[About this task]
The line with "(DAB (3,3'-diaminobenzidine)) staining", the line with "cells are negative", and all lines between them in the material below: return these exactly, and no others.

_ _ _ _

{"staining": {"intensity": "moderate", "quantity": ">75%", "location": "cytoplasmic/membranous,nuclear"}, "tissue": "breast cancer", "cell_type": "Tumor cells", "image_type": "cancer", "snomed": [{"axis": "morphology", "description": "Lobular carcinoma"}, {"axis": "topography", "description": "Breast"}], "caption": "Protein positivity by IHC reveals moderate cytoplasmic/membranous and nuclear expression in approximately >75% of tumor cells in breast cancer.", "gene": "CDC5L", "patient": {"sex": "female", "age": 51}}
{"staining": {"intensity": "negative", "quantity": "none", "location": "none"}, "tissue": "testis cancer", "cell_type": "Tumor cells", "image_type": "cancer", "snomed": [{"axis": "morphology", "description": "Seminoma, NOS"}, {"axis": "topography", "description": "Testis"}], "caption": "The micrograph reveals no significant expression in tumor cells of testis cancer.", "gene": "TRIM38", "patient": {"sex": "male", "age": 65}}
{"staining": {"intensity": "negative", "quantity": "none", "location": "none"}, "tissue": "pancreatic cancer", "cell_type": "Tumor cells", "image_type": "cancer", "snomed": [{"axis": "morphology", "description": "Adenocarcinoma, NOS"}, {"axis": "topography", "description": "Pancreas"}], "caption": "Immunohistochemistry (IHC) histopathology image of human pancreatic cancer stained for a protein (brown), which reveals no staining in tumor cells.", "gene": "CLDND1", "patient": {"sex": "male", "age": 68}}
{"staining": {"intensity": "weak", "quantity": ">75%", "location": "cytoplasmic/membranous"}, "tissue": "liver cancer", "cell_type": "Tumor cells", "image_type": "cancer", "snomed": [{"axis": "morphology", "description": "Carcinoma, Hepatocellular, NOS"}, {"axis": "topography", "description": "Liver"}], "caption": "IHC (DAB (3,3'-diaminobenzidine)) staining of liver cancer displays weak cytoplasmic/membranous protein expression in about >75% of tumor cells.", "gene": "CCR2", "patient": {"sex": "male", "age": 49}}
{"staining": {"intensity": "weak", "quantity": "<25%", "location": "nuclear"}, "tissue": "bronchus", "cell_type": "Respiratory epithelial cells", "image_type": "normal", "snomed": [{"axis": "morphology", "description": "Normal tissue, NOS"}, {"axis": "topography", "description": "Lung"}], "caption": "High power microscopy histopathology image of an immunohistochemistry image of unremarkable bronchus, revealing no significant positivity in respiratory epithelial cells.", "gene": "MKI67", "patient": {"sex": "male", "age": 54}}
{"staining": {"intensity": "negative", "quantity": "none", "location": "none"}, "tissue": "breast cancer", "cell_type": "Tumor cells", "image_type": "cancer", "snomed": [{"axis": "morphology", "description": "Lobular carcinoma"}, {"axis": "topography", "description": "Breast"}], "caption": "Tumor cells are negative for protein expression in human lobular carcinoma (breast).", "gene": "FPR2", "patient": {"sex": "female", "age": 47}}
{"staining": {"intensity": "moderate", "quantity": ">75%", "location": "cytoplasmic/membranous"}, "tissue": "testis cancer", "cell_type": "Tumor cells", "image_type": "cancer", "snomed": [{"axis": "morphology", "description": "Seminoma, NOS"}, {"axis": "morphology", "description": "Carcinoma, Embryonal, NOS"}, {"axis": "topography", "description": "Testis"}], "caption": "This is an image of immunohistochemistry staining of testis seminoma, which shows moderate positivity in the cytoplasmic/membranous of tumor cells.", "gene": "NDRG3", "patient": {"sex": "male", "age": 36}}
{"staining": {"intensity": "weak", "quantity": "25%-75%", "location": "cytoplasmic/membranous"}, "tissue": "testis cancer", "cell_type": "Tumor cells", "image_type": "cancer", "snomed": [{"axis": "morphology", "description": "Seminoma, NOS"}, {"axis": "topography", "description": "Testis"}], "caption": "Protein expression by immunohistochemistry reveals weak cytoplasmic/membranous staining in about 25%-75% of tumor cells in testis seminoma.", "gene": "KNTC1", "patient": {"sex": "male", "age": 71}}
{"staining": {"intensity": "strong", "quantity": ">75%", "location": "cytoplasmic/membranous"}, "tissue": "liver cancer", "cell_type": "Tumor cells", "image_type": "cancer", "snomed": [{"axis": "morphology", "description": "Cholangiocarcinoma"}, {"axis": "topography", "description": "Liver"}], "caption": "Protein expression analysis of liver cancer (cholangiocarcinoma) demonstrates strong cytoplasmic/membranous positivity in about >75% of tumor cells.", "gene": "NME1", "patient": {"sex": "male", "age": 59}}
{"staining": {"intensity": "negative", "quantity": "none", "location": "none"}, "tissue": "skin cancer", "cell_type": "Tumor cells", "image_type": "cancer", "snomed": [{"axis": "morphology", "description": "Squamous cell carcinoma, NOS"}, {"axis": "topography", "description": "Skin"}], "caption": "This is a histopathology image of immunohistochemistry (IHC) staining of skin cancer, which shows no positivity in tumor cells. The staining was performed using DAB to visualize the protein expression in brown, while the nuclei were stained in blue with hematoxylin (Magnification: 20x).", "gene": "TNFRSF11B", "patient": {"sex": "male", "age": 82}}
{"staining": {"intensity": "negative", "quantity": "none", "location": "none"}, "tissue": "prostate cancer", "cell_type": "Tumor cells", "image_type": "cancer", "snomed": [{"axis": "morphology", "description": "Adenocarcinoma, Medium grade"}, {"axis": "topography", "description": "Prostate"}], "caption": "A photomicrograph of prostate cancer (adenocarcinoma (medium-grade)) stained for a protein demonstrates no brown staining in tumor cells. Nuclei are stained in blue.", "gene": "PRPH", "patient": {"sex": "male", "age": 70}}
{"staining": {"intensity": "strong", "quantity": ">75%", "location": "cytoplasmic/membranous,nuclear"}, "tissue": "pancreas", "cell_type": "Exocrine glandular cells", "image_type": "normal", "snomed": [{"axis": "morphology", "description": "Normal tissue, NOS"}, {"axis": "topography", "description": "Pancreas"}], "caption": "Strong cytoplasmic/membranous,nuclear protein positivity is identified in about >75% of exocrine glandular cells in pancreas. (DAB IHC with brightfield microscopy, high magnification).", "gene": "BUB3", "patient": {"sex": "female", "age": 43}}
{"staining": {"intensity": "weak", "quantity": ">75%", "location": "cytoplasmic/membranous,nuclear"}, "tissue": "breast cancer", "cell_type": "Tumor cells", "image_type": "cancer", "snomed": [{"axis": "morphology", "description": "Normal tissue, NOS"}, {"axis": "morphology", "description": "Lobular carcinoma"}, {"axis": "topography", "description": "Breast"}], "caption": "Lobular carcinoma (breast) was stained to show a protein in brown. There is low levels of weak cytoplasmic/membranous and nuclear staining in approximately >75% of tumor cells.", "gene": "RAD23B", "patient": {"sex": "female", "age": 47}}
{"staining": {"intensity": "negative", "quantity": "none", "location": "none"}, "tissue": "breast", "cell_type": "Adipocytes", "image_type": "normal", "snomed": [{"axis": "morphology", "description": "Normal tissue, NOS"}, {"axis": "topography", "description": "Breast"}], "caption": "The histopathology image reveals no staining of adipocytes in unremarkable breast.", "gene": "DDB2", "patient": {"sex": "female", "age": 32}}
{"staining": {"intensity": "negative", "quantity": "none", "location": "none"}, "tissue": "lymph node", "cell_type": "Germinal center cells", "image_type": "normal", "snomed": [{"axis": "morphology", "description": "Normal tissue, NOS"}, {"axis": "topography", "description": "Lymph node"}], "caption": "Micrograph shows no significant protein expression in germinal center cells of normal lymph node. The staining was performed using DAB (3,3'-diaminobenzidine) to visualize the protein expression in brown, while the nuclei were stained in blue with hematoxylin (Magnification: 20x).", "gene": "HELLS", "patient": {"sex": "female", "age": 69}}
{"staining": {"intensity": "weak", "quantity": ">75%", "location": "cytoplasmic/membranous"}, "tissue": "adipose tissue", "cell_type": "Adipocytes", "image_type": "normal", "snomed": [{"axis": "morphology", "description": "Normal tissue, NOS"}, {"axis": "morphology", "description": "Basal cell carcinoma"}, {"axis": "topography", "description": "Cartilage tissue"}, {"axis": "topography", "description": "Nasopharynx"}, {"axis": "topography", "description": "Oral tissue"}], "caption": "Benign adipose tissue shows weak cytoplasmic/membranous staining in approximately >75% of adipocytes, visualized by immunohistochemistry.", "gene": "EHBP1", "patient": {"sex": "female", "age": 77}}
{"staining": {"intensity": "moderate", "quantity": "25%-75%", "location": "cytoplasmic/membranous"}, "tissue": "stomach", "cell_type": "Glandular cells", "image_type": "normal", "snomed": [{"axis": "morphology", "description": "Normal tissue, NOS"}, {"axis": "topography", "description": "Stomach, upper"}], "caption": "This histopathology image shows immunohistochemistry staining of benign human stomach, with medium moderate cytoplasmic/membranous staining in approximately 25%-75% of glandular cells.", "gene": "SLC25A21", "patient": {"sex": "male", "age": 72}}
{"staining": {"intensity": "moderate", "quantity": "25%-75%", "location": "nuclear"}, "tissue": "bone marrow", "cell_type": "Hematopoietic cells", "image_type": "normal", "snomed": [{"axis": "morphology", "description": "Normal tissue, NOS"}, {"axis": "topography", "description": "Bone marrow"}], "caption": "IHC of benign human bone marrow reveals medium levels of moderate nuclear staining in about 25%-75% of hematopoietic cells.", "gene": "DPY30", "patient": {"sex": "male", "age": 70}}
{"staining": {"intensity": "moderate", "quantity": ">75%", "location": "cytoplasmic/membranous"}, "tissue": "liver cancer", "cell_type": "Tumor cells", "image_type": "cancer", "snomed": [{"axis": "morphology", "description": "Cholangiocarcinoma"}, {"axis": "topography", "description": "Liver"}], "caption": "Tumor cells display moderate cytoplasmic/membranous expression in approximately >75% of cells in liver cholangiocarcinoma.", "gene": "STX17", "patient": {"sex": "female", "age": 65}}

_ _ _ _

[The answer]
{"staining": {"intensity": "weak", "quantity": ">75%", "location": "cytoplasmic/membranous"}, "tissue": "liver cancer", "cell_type": "Tumor cells", "image_type": "cancer", "snomed": [{"axis": "morphology", "description": "Carcinoma, Hepatocellular, NOS"}, {"axis": "topography", "description": "Liver"}], "caption": "IHC (DAB (3,3'-diaminobenzidine)) staining of liver cancer displays weak cytoplasmic/membranous protein expression in about >75% of tumor cells.", "gene": "CCR2", "patient": {"sex": "male", "age": 49}}
{"staining": {"intensity": "weak", "quantity": "<25%", "location": "nuclear"}, "tissue": "bronchus", "cell_type": "Respiratory epithelial cells", "image_type": "normal", "snomed": [{"axis": "morphology", "description": "Normal tissue, NOS"}, {"axis": "topography", "description": "Lung"}], "caption": "High power microscopy histopathology image of an immunohistochemistry image of unremarkable bronchus, revealing no significant positivity in respiratory epithelial cells.", "gene": "MKI67", "patient": {"sex": "male", "age": 54}}
{"staining": {"intensity": "negative", "quantity": "none", "location": "none"}, "tissue": "breast cancer", "cell_type": "Tumor cells", "image_type": "cancer", "snomed": [{"axis": "morphology", "description": "Lobular carcinoma"}, {"axis": "topography", "description": "Breast"}], "caption": "Tumor cells are negative for protein expression in human lobular carcinoma (breast).", "gene": "FPR2", "patient": {"sex": "female", "age": 47}}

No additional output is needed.